SEOUL — North Korean leader Kim Jong-un has arrived in the far eastern region of Russia for his first ever meeting with Vladimir Putin, which Kim says is the initial step toward closer ties with Moscow.
Wearing a black fedora hat and matching dark overcoat, the smiling Kim was greeted by Russian officials and a military band Wednesday in the port city of Vladivostok.
The North Korean leader made the short trip to Vladivostok via his signature armored green and yellow train.
During an earlier stop in the border city of Khasan, Kim said this “will not be the last” trip to Russia, adding it is the first step toward improved Russia-North Korea relations, according to a readout issued by local Russian authorities.
At the Thursday summit, Kim is expected to push Putin for economic aid — specifically relief from international sanctions that remain in place after nuclear talks with the United States broke down.
Kim no longer a pariah?
It is the latest high-profile summit for Kim, who until last year hadn’t left North Korea since taking power in 2011.
Over the past year Kim has met twice with U.S. President Donald Trump, three times with South Korean President Moon Jae-in, four times with Chinese President Xi Jinping, and once with Vietnamese President Nguyen Phu Trong.
“What this has mainly done is give Kim some international credibility. I mean, he was a pariah a year ago. And now he’s everybody’s prom date, everyone wants to be seen with him on their arm,” said Ralph Cossa of the Pacific Forum, a non-profit foreign policy research institute based in Honolulu, Hawaii.
Although the meetings have raised Kim’s global stature, they have failed to reduce the sanctions pressure hurting his economy.
After a February Trump-Kim summit in Hanoi ended in no deal, the United States has insisted it will not relax sanctions until North Korea commits to abolishing its nuclear weapons program.
Putin: not much of a help?
With Putin’s own economy hurting, it isn’t clear that North Korea is a priority. And without buy-in from the United States, it is not clear how much he could do anyway.
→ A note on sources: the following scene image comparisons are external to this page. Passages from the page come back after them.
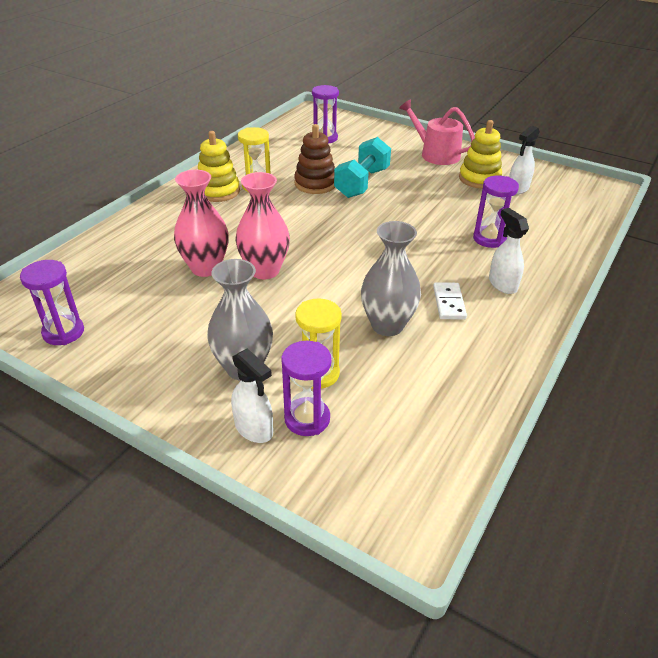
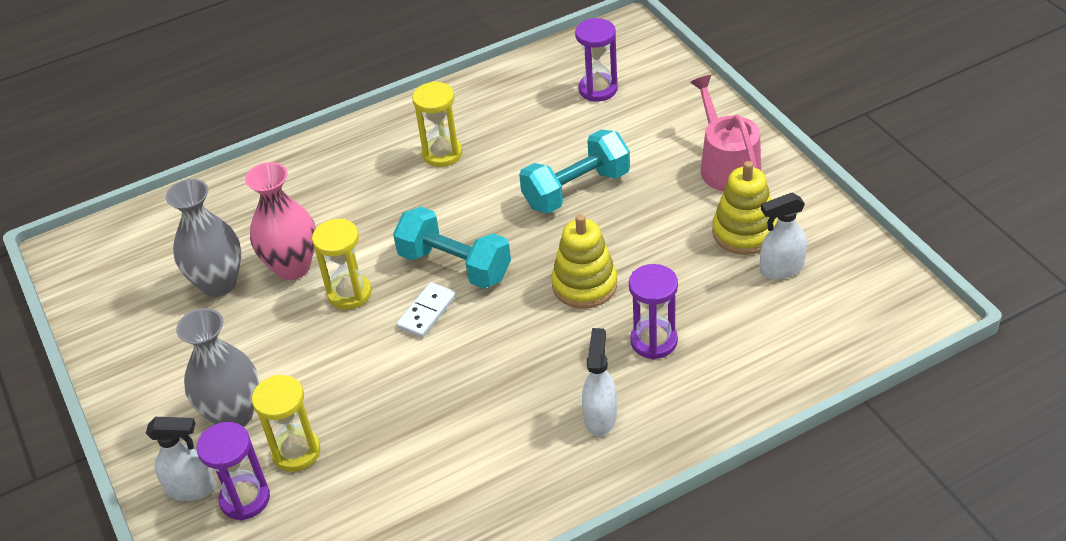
camera: 35 degrees right, 5 degrees up
purple hourglass [20,260,84,345] -> none
yellow stacking toy [198,131,240,202] -> yellow stacking toy moved to [551,214,617,308]
white spray bottle [231,348,273,443] -> white spray bottle turned 75 degrees counterclockwise [146,417,215,501]
pink vase [236,172,290,280] -> yellow hourglass [312,219,371,310]
brown stacking toy [294,124,335,194] -> none
grey vase [361,221,421,336] -> grey vase moved to [166,179,241,297]
white domino [433,282,467,319] -> white domino moved to [396,282,456,338]
none -> turquoise dumbbell [393,207,511,289]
Russia-North Korea trade fell dramatically last year, by more than 56 percent to $34 million, according to Kremlin aide Yury Ushakov, who was quoted in Russian state media.
“This is primarily due to the fact that Russia is forced to follow international sanctions that were imposed on the DPRK,” said Ushakov, using the acronym for North Korea’s official name.
By contrast, North Korea was earning about $100 million a year in hard currency from the Kaesong Industrial complex before it closed, points out Troy Stangarone of the Washington DC-based Korea Economic Institute.
Kaesong, located just north of the inter-Korean border, used South Korean capital and North Korean labor to produce goods, before being closed after a North Korean nuclear test in 2016.
South Korea has expressed an interest in reopening the complex, but appears unable to do so unless the United States relaxes sanctions.
Russia, a permanent member of the United Nations Security Council, signed onto tougher sanctions amid North Korea’s nuclear and missile tests in 2016 and 2017. However, Moscow later called for sanctions against Pyongyang to be eased.
Putin as spoiler?
Under Putin, Russia has attempted to disrupt U.S. interests around the world, in countries including Syria, Ukraine, and Venezuela.
During a visit to Seoul Wednesday, U.S. Senator Chris Coons said it would be a “great disappointment for Mr. Putin to again insert himself in a way that’s unhelpful.”
“But it wouldn’t be the first time,” added Coons, who along with Senator Maggie Hassan met South Korea’s defense and foreign ministers.
But Putin is not likely to play the role of spoiler in the North Korea-U.S. talks, in part because he doesn’t have much leverage over Pyongyang, said Andrei Lankov, a professor at Seoul’s Kookmin University.
“And in this case, Russia’s interests are not that different from that of the United States. Both sides want to preserve the status quo and want denuclearization,” Lankov said.
The Soviet Union was once one of North Korea’s main financial backers. But after the Soviet Union broke up, Moscow prioritized relations with the South, before later adopting a policy of “equidistance” between the two Koreas.